Stop Misusing Higher Education-Specific Price Indices. Center for College Affordability and Productivity, Washington, 2011. Pages: 18.

In the latest policy paper from the Center for College Affordability and Productivity, an independent, non-profit higher education research centre based in the US, scrutiny is placed on the ubiquitous use of two higher education prices indices—the Higher Education Price Index (HEPI) and the Higher Education Cost Adjustment (HECA). The authors focus on two major flaws of the HEPI and HECA indices: Their widespread misuse and sources of statistical bias (i.e. productivity bias, quality bias, substitution bias and, in the case of the HEPI, a self-referential bias).

The authors state that HEPI is inappropriate to use when adjusting tuition for inflation because it is only designed to measure inflation of higher education inputs (i.e. faculty, administrative, clerical and service employee salaries, miscellaneous services, supplies and utilities). Similarly, HECA uses two separate price indices that measure inputs: The Employment Cost Index, which measures changes in labour costs, and the GDP Implicit Price Deflator, which measures changes in the prices of goods and services purchased by schools. Thus, to adjust tuition for inflation, one must use another index, such as the Consumer Price Index (CPI), to make a valid and accurate longitudinal comparison of tuition costs with other goods and services in another economic sector. In addition, the authors highlight that the two indices function with a fundamental quality bias. Because HEPI and HECA are input-based indices, they do not directly measure higher education outputs, which are difficult to quantify.

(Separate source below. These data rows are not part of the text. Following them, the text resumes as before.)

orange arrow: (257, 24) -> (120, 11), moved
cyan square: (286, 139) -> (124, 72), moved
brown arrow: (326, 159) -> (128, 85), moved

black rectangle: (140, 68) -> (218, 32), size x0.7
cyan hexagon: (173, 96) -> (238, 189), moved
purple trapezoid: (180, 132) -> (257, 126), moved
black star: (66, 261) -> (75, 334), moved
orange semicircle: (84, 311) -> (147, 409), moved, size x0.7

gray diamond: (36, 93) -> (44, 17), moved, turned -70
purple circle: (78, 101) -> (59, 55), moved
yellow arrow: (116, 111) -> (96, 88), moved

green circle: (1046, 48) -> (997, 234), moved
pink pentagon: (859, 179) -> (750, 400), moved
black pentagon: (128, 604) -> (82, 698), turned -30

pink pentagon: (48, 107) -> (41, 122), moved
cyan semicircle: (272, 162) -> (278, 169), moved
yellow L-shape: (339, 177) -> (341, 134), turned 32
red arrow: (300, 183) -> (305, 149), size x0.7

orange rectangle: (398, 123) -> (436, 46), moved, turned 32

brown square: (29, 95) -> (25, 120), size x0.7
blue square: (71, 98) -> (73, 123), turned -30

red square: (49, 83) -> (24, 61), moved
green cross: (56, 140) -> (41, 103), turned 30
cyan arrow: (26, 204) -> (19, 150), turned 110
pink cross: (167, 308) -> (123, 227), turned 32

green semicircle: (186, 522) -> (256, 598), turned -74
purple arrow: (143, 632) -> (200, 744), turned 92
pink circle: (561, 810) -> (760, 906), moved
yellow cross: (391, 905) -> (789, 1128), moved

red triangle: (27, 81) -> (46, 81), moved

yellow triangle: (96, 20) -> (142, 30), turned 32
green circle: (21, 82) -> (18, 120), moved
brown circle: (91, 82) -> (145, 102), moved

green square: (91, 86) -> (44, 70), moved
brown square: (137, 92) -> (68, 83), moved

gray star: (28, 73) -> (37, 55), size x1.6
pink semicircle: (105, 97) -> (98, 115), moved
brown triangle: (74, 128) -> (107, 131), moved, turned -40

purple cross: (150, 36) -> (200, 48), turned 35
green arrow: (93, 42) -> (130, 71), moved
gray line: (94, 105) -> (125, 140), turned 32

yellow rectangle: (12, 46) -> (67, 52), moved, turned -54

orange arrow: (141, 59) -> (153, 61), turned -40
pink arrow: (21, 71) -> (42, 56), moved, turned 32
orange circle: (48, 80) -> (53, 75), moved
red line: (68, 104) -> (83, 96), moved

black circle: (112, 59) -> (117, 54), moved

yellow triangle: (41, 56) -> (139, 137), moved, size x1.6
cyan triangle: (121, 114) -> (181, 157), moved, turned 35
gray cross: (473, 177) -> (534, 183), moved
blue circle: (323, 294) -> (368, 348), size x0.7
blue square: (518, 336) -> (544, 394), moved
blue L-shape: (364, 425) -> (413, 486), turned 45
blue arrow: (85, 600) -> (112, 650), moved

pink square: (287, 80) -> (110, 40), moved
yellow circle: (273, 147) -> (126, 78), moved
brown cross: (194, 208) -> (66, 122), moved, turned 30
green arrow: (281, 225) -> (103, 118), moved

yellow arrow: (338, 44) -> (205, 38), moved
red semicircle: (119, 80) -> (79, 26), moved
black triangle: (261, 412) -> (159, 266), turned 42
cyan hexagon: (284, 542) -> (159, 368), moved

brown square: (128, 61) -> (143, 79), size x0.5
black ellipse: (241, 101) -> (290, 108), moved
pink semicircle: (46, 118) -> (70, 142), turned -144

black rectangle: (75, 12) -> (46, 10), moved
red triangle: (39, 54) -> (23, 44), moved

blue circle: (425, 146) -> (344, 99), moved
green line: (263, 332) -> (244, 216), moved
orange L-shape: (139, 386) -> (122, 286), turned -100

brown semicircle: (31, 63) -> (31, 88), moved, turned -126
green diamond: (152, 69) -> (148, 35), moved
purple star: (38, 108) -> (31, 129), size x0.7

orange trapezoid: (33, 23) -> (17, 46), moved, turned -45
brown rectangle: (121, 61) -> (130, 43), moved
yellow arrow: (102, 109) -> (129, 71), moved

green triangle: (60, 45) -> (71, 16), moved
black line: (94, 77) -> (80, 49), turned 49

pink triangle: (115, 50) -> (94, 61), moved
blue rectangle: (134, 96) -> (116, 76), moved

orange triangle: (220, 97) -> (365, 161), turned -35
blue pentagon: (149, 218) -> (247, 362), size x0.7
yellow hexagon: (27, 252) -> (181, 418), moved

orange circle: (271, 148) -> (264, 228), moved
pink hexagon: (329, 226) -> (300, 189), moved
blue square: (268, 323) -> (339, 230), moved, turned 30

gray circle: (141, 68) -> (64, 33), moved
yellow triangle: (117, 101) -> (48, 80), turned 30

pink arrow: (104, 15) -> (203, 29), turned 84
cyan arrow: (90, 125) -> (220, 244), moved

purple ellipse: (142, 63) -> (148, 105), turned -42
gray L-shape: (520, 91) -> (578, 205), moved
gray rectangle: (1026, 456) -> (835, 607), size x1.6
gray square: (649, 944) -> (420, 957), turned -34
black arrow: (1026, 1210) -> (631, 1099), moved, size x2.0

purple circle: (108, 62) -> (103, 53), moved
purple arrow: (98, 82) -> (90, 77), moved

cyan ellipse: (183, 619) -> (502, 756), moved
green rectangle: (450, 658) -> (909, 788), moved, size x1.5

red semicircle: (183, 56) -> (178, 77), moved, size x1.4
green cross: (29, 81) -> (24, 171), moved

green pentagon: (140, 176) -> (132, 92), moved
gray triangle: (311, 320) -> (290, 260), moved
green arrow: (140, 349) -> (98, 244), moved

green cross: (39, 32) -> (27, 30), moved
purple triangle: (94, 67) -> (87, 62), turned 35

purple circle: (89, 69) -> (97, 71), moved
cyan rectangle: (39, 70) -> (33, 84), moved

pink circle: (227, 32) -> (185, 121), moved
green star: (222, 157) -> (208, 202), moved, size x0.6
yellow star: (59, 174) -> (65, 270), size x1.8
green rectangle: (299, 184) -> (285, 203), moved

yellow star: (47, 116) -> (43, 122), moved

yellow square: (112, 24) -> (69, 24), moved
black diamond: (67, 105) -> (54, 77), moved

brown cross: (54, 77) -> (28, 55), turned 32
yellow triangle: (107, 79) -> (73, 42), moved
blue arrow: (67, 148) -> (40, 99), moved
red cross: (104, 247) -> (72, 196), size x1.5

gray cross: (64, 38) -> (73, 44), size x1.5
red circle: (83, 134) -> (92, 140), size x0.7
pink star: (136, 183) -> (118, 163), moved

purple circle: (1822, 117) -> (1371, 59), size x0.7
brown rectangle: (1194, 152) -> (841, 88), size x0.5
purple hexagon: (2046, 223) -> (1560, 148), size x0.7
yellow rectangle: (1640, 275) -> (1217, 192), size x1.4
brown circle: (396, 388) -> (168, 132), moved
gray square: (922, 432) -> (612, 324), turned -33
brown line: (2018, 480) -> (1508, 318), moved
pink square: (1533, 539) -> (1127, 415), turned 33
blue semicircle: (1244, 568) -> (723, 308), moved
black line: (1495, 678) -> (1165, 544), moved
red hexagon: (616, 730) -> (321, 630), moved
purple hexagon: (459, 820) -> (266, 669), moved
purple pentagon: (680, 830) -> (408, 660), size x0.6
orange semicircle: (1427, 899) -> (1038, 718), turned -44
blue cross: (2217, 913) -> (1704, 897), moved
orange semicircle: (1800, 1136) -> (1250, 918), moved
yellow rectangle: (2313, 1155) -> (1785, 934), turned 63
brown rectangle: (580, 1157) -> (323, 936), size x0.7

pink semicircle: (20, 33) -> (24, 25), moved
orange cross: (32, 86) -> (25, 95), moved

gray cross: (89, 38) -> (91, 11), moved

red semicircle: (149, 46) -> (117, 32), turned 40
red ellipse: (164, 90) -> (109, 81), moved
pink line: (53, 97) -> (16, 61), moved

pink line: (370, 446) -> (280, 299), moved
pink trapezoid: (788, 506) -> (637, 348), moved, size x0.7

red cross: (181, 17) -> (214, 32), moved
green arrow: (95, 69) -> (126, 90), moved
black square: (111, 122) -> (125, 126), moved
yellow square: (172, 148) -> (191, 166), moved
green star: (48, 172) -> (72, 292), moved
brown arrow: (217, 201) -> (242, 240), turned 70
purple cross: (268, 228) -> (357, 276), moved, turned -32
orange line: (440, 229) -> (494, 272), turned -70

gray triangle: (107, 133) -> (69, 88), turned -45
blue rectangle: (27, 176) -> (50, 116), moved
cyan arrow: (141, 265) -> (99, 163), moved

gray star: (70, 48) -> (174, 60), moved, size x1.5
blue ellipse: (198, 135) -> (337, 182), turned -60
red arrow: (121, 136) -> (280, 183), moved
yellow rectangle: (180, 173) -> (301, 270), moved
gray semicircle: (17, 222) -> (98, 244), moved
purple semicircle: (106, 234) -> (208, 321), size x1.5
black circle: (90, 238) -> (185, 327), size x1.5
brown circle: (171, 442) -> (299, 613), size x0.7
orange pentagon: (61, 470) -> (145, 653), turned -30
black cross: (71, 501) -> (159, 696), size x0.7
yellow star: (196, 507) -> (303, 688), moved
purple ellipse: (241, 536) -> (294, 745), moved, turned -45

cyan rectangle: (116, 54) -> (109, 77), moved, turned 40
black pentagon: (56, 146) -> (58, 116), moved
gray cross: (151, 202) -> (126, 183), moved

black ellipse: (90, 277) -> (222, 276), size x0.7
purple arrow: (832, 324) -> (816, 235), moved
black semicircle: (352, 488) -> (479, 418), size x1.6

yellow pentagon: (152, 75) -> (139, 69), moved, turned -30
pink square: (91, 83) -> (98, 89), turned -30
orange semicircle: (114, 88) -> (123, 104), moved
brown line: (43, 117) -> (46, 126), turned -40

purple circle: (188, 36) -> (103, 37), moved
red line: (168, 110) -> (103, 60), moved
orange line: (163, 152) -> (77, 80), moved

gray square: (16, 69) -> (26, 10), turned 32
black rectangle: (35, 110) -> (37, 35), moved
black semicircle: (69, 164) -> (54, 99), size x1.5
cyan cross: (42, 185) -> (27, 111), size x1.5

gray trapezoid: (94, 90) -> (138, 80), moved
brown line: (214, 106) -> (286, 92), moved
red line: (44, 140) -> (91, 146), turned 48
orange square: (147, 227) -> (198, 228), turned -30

Instead, these indices function on the assumption that the output (i.e. educational quality) is a constant, and thus the indices understate and overstate the genuine cost of educational provision when the quality of education declines and improves, respectively.

The report does note that the danger lies not in the existence of these educational indices, as they are useful in forecasting internal university budgets, but in their reference in the public sphere, where the issues of higher education costs and quality reach the widest audience.